It doesn’t seem as if we are anywhere near the point at which we stop hearing about investors losing money in their bid to invest in ICOs. The reason is that scammers are getting more sophisticated with the advancement of technology that they are nearly difficult to identify. From phishing sites to hacking, there are many points at which an investor or even a company could lose money by getting involved in ICOs.
Experty is a startup that plans to build a blockchain based VoIP calling system in which users would make payments using the company’s token. The company’s ICO is one of the hyped crowdsale for the Q1 of 2018 and expectations were high on the January 31 scheduled ICO. However, on the 26th and 27th of January, subscribers received email announcing the ICO and asking them to send funds to an Ethereum wallet in order to participate.
The email which offered incentives to subscribers looked quite convincing and as at the time of reporting, the fake Ethereum wallet already has more than $150,000. Even at that, the amount may be conservative as it was reported that the emails sent to Experty subscribers have more than one wallet address. Though this cannot be confirmed by a copy of the email made available to reporters, it is possible that the hacker sent more than one email to the subscribers.
One trend that has been noticed in ICOs that were hacked is that the more popular startups are most likely to get hacked because Hackers seem to follow the hype. This makes sense because with much hype, the traffic and attraction of an offering get higher and there would consequently be more money flowing to the ICO. It makes sense as well because when there are more people involved in an ICO, it becomes possible that there would be many that wouldn’t cross-check information they received to know its authenticity before transferring their cryptocurrencies to a wallet.
A company, Bitcoin Suisse is in charge of the sale of the Experty token (EXY), yet the more than seventy investors who sent money to the hacker’s wallet never made any form of verification before making the transfer. According to a Tweet by Chris Koerner, an altcoin expert, the Experty team used Bitcoin Suisse for their know your customer (KYC) registration and still unexpectedly got hacked. The hacker probably got access to the subscribers data by compromising the computer of one of the Experty staff that was involved in the subscribers audit.
Experty and Bitcoin Suisse came up with a statement that they would compensate the subscribers who were victims of the hack, although, in their initial plan, all subscribers in the database were to be issued 100EXY tokens valued at $120.
ICO scams are getting more sophisticated that there may not be a clear means of distinguishing a genuine campaign from a fake.
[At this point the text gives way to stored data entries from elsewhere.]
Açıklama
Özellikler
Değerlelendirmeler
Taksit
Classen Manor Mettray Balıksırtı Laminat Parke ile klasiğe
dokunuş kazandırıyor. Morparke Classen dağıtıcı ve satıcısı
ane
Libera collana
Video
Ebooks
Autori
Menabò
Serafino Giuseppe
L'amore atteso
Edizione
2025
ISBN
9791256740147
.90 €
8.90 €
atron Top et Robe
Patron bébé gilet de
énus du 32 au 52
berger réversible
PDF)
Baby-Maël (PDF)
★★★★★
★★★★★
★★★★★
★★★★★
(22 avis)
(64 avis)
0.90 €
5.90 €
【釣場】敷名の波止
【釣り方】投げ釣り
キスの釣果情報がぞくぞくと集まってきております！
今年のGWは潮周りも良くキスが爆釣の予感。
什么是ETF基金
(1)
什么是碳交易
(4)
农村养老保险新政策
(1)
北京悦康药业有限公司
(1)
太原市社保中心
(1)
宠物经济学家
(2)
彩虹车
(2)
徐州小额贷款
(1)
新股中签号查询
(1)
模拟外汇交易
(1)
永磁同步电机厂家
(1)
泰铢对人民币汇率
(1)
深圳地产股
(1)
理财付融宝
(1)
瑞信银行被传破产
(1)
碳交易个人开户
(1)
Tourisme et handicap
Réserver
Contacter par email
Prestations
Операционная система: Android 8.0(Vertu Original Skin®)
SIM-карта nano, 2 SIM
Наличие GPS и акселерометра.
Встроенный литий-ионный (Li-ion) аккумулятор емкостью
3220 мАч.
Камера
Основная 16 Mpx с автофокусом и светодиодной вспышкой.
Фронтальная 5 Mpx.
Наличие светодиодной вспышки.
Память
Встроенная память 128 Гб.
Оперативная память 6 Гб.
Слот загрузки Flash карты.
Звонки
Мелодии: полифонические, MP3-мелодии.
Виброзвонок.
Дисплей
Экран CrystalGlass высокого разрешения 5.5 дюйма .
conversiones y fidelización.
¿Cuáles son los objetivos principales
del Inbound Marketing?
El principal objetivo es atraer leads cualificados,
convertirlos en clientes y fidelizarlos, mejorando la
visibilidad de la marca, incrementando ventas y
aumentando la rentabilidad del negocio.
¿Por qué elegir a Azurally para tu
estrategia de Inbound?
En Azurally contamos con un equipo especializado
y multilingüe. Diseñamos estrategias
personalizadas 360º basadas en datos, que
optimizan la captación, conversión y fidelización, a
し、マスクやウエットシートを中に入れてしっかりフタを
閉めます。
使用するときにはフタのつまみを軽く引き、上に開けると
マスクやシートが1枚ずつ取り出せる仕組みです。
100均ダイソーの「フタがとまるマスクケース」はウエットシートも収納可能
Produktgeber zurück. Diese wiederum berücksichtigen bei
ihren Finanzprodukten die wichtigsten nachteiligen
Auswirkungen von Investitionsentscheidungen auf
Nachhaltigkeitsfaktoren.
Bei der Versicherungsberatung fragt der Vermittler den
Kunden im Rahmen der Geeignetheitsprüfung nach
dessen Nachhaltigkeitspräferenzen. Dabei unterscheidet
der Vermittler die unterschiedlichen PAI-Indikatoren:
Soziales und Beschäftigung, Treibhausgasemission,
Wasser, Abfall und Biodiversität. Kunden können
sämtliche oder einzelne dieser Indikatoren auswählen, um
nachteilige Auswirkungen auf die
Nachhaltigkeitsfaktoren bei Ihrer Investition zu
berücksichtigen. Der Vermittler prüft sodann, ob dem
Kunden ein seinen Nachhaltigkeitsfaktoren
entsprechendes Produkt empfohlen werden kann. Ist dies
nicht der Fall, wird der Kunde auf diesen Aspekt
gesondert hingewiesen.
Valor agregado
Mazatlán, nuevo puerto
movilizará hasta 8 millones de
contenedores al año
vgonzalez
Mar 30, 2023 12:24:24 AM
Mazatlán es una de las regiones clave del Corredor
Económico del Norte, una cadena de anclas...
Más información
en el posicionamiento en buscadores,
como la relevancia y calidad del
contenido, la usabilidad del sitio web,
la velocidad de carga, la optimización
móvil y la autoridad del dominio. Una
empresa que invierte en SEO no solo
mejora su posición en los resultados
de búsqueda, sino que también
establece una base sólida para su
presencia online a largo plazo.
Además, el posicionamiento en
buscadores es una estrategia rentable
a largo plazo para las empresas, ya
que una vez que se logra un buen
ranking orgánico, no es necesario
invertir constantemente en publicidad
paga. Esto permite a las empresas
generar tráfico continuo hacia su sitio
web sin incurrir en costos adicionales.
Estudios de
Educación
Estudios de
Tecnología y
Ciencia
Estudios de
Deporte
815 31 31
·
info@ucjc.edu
Even when an ICO is genuine, there still are many things that can go wrong such as hacking. This is why it is advisable that every investor carries out some background check around the web on whichever Initial Coin Offering they plan to invest in.
Furthermore, social media sites of ICOs present clues if an email sent to an investor is actually from the company. Most importantly, an investor must not invest amounts that are critical to them.